Aller de pied, pour aller à pied (mais on ne dit pas aller de cheval). Analogie avec d’autres locutions telles que aller du pied comme un chat maigre ; n’y aller ni de pied ni d’aile (Montaigne), etc.

Cet homme me va : c’est-à-dire, me botte. Aller du ventre. Point d’explication. Venir du corps. Voy. Aller du ventre.

Je t’allais au devant. Molard a oublié celle-là, si usitée à Lyon. En effet, on ne va pas « au-devant quelqu’un ». Mais la locution est si enracinée que je serais bien étonné si nos académiciens s’en privaient.

Aller au-devant par derrière. Se dit de quelqu’un qui use de moyens détournés.

Aller en champ, Mener paitre les bestiaux..

Aller tout à la douce, Aller tout plan plan, Aller tout doucement, ne pas être malade, mais ne pas être resplendissant de santé.
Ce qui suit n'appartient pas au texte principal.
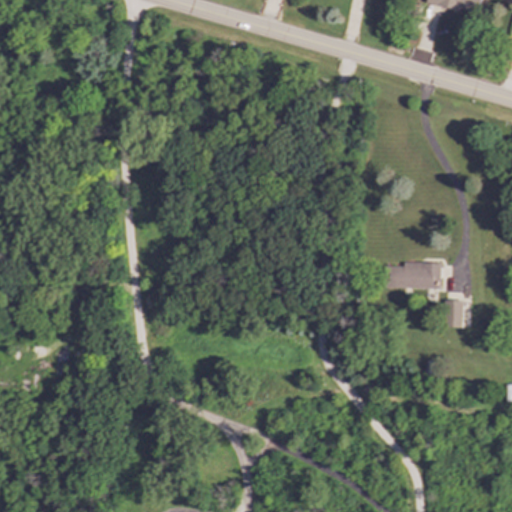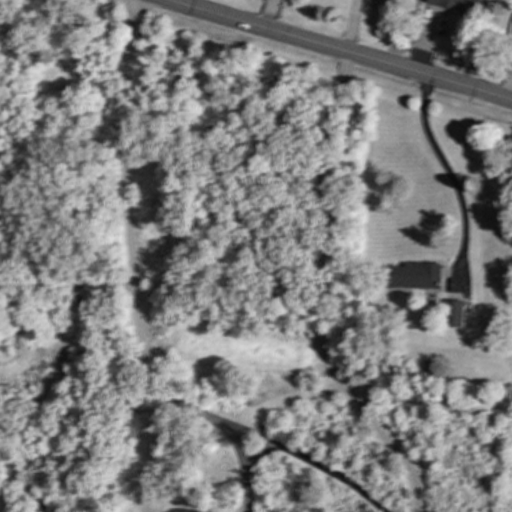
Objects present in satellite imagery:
building: (457, 5)
building: (458, 5)
road: (336, 50)
road: (446, 174)
building: (414, 276)
building: (415, 276)
road: (319, 297)
building: (453, 313)
building: (454, 314)
road: (136, 325)
road: (239, 467)
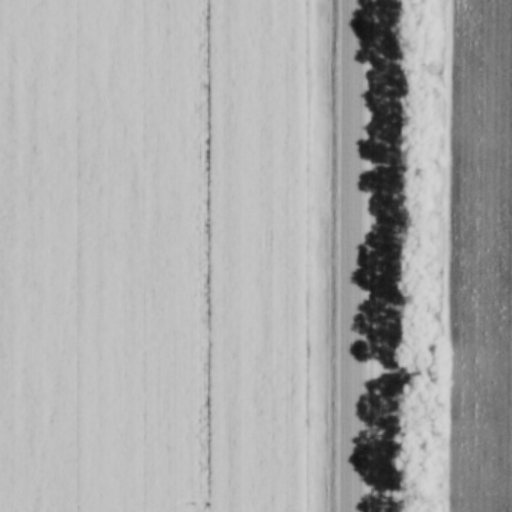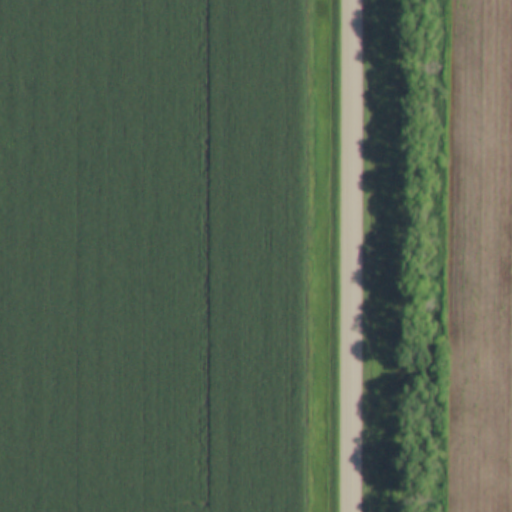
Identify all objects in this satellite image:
road: (350, 256)
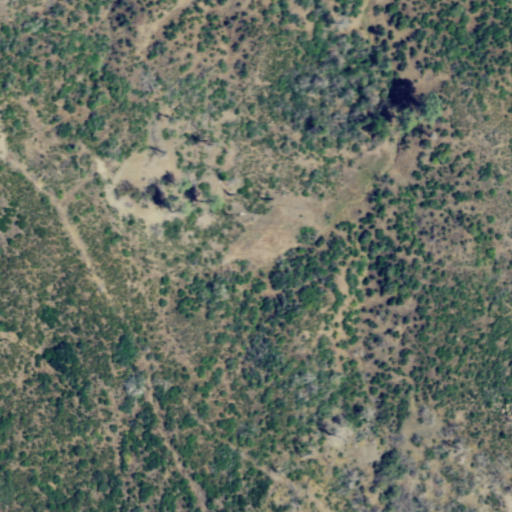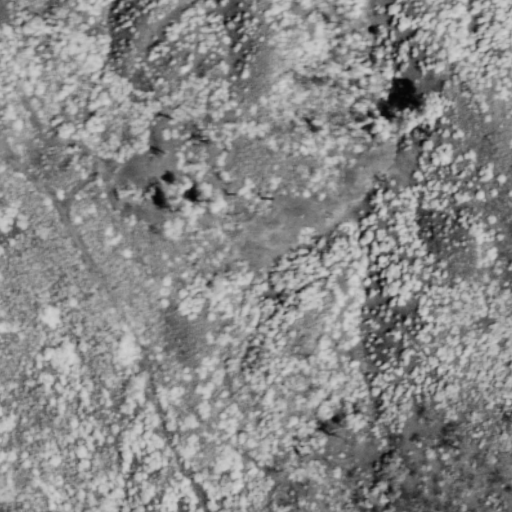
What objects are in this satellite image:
road: (120, 313)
Le dialogue suivant se répète cinq cents fois par jour à la Croix-Rousse et à Saint-Just : C’est toi, ganache ! Comment que te vas ? — C’est donc toi, grande bugne ! ça va ben tout plan plan. — La première locution s’explique toute seule ; la seconde est le piano piano des Italiens.

Où vas-tu ? — Je vas place Sathonay… je vas rue Mercière, pour « à la place Sathonay » ou « en rue Mercière ». Mais on ne le dit pas devant un nom de quartier. On ne dit pas : Je vais Vaise… je vais Perrache. Il faut dire alors : « Je vais en Vaise », et « à Perrache ».

ALLONGER. — Allonger une sauce, Y ajouter de l’eau, du bouillon. Sauce longue, sauce allongée, est-ce français, je n’en sais rien, mais c’est bien pittoresque.

S’allonger, v. pr. — Allonger son chemin. — Te vois don pas que des Terreaux en passant par Vaise pour aller à Perrache, nous nous allongeons ? — Métonymie, comme il en existe tant d’exemples dans le français.

Allonger la demi-aune. Voy. aune.

ALLONS. — Allons, bien pensé ! Locution approbative, que les gens aimables et bienveillants, comme nous sommes fous, nous autres Lyonnais, ne manquent jamais à dire chaque fois qu’on leur fait part de quelque détermination. Le brave et digne P. l’avait constamment à la bouche. Un jour il rencontre un ancien ami qu’il n’avait pas vu depuis longtemps : Qu’è que t’as fait depuis moi, mon pauv’ vieux ? — Je me suis marié. — Allons, bien pensé ! — Oui, mais je suis devenu veuf. — Allons, bien pensé !

ALLURÉ, ÉE, adj. — Se dit de quelqu’un dont on voit bien, à ses yeux, que sa tête n’est pas cuite. L’origine est déluré pour déleurré, qui ne se laisse plus prendre au leurre (piège). Cette origine ayant été perdue de vue, on a rapporté déluré à allure, et l’on a trouvé bien plus logique de dire alluré, comme on dit d’un cheval fringant qu’il a de l’allure.